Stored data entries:
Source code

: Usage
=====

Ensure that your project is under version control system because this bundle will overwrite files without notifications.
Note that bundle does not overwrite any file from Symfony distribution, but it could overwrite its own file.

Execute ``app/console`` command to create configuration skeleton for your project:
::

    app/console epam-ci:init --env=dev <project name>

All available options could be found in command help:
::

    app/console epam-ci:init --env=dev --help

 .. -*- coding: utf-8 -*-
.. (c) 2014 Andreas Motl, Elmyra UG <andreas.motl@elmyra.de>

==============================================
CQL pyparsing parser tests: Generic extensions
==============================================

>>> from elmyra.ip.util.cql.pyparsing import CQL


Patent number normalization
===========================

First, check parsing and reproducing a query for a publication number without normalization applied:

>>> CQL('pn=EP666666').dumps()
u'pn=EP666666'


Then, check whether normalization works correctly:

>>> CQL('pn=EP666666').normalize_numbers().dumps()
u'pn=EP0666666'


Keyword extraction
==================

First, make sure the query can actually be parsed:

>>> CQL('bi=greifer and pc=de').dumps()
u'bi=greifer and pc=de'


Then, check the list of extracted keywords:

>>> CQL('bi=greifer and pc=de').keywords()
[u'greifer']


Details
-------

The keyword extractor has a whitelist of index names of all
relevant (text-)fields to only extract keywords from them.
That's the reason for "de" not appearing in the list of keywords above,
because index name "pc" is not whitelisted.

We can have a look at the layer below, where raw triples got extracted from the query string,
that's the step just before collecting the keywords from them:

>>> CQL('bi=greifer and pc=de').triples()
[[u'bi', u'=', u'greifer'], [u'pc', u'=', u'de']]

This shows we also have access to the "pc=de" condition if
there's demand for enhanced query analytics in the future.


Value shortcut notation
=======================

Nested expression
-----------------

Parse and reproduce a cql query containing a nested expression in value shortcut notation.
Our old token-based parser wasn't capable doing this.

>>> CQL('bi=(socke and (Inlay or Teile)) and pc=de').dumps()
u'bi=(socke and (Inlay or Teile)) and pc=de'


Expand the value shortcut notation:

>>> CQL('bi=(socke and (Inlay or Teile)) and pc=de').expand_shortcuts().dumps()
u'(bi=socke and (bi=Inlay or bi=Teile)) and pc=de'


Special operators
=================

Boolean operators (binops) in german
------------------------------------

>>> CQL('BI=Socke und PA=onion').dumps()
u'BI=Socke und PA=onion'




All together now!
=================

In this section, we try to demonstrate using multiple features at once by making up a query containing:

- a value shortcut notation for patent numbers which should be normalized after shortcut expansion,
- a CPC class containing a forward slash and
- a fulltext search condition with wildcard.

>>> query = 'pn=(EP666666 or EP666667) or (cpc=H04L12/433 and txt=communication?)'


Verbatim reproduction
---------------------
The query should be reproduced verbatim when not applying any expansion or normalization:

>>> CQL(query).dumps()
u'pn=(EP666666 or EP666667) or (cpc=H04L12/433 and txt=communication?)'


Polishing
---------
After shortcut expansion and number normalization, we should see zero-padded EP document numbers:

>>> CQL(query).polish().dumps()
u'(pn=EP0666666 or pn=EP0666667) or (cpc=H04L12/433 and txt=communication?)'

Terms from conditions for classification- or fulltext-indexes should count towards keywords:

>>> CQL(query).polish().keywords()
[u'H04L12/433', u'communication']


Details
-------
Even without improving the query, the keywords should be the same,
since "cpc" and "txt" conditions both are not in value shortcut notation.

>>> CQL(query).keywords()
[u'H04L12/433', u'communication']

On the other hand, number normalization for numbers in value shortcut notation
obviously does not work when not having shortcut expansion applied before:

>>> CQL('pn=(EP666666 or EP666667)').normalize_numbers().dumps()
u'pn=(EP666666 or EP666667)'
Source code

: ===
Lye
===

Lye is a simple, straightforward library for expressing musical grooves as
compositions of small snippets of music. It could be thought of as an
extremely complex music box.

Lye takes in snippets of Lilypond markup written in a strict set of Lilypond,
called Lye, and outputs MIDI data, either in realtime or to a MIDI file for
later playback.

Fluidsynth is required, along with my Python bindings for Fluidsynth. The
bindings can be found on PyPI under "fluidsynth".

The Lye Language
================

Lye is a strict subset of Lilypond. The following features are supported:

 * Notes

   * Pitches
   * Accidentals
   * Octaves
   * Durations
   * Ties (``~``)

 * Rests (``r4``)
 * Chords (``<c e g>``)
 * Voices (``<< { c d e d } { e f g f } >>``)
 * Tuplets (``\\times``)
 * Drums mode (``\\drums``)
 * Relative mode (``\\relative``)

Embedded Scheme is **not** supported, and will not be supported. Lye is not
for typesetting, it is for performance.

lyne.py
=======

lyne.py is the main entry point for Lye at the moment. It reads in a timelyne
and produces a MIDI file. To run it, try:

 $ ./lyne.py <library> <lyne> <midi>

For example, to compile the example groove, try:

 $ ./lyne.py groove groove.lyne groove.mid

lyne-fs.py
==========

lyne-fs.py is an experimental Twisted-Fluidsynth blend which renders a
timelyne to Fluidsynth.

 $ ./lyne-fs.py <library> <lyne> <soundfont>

Task:
Your answer consists solely of the lines from the top of the records above through the line that contains "Note that bundle", each echoed exactly.

Response to the task:
Source code

: Usage
=====

Ensure that your project is under version control system because this bundle will overwrite files without notifications.
Note that bundle does not overwrite any file from Symfony distribution, but it could overwrite its own file.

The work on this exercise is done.